"Ventana abierta"
De la mano de María
Héctor L. Márquez
(Conferencista católico)
REFLEXIÓN PARA EL QUINTO DÍA DE LA OCTAVA DE NAVIDAD
“Cuando llegó el tiempo de la purificación,
según la ley de Moisés, los padres de Jesús lo llevaron a Jerusalén, para
presentarlo al Señor, de acuerdo con lo escrito en la ley del Señor”.
Continuamos celebrando la “octava” de Navidad.
Cuando la Iglesia celebra una festividad solemne, como la Navidad, un día no
basta; por eso la celebración se prolonga durante ocho días, como si
constituyeran un solo día de fiesta. Aunque a lo largo de la historia de la
Iglesia se han reconocido varias octavas, hoy la liturgia solo conserva las
octavas de las dos principales solemnidades litúrgicas: Pascua y Navidad. Hecho
este pequeño paréntesis de formación litúrgica, reflexionemos sobre las
lecturas que nos presenta la liturgia para hoy, quinto día de la infraoctava de
Navidad.
Como primera lectura continuamos con la 1ra
Carta del apóstol san Juan (2,3-11). En este pasaje Juan sigue planteando la
contraposición luz-tinieblas, esta vez respecto a nosotros mismos. Luego de
enfatizar “la luz verdadera brilla ya” y ha prevalecido sobre las tinieblas,
nos dice cuál es la prueba para saber si somos hijos de la luz o permanecemos
aún en las tinieblas: “Quien dice que está en la luz y aborrece a su hermano
está aún en las tinieblas. Quien ama a su hermano permanece en la luz y no tropieza.
Pero quien aborrece a su hermano está en las tinieblas, camina en las
tinieblas, no sabe a dónde va, porque las tinieblas han cegado sus ojos”. De
nuevo la Ley del Amor, ese amor que Dios nos enseñó enviándonos a su único
Hijo, ese Niño que nació en Belén hace apenas cuatro días, para que tuviéramos
Vida por medio de Él (Cfr.
Jn 4-7-9; 15,12-14).
Así, el que ha conocido y asimilado el misterio
del amor de Dios en esta Navidad es “hijo de la Luz” y no tiene otro remedio
que imitar su gran mandamiento, que es el Amor.
El Evangelio que contemplamos hoy nos presenta
el pasaje de la Purificación de María y la Presentación del Niño en el Templo
(Lc 2,22-35), una versión abreviada del que leyéramos el pasado domingo para la
Fiesta de la Sagrada Familia. Y una vez más la pregunta es obligada: ¿Cómo es
posible que sus padres hayan llevado al Niño al Templo para presentárselo a
Dios, si ese Niño ES Dios?
Esta escena sirve para enfatizar el carácter totalizante del misterio de la
Encarnación. Mediante la Encarnación Jesús se hizo uno de nosotros, igual en
todo menos en el pecado (Hb 4,15). Por eso sus padres cumplieron con la Ley,
significando de ese modo la solidaridad del Mesías con su pueblo, con nosotros.
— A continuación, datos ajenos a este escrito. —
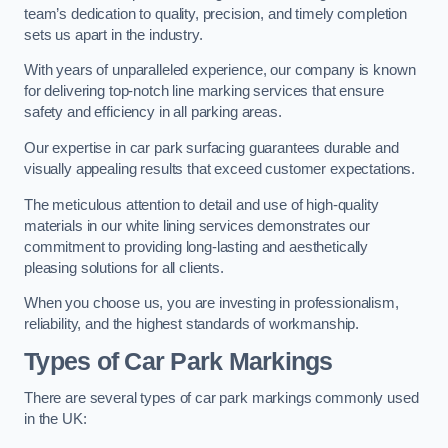
team’s dedication to quality, precision, and timely completion
sets us apart in the industry.
With years of unparalleled experience, our company is known
for delivering top-notch line marking services that ensure
safety and efficiency in all parking areas.
Our expertise in car park surfacing guarantees durable and
visually appealing results that exceed customer expectations.
The meticulous attention to detail and use of high-quality
materials in our white lining services demonstrates our
commitment to providing long-lasting and aesthetically
pleasing solutions for all clients.
When you choose us, you are investing in professionalism,
reliability, and the highest standards of workmanship.
Types of Car Park Markings
There are several types of car park markings commonly used
in the UK: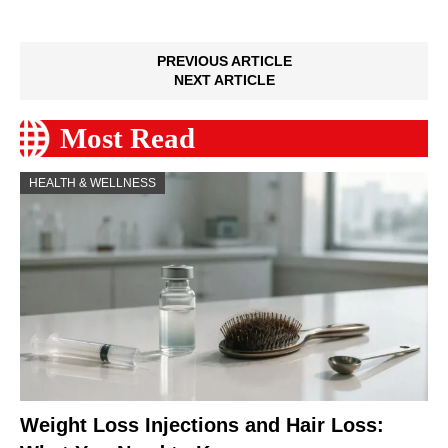
PREVIOUS ARTICLE
NEXT ARTICLE
Most Read
HEALTH & WELLNESS
Weight Loss Injections and Hair Loss: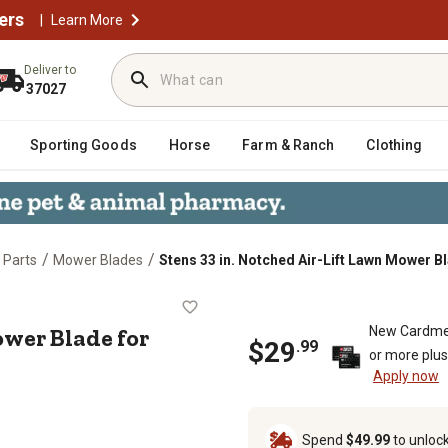
ers
|
Learn More
Deliver to
37027
Sporting Goods
Horse
Farm & Ranch
Clothing
/
/
 Parts
Mower Blades
Stens 33 in. Notched Air-Lift Lawn Mower B
awn Mower Blade for Select Troy-Bi
ower Blade for
New Cardme
$
29
.
99
or more plu
Apply now
Spend
$49.99
to unloc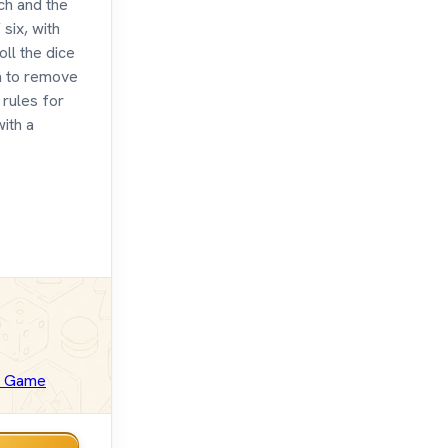
ch and the
six, with
oll the dice
m to remove
 rules for
with a
d Game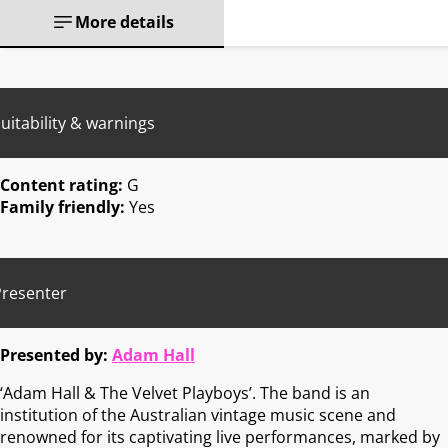
More details
uitability & warnings
Content rating:
G
Family friendly:
Yes
Presenter
Presented by:
Adam Hall
‘Adam Hall & The Velvet Playboys’. The band is an
institution of the Australian vintage music scene and
renowned for its captivating live performances, marked by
Y para su purificación, María presentó la ofrenda de las mujeres pobres (Lv
12,8), “un par de tórtolas o dos pichones”. La pobreza del pesebre…
Este pasaje nos presenta también el personaje
de Simeón y el cántico del Benedictus. Simeón, tocado por el Espíritu Santo, le recuerda a María que ese hijo no
le pertenece, que ha sido enviado para ser “luz para alumbrar a las naciones”,
y que ella misma habría de ser partícipe del dolor de la pasión redentora de su
Hijo: “Y a ti, una espada te traspasará el alma”.
Lo vimos en la Fiesta de san Esteban Protomártir, al día siguiente de la Navidad, y lo veíamos ayer en la Fiesta de los Santos Inocentes. Hoy se nos recuerda una vez más que el nacimiento de nuestro Salvador y Redentor, nuestra liberación del pecado y la muerte, tiene un precio: la vida de ese Niño cuyo nacimiento todavía estamos celebrando. María lo sabía desde que pronunció el “hágase”. Por amor a Dios, por amor a su Hijo, por amor a ti… ¿Cómo no amar a María?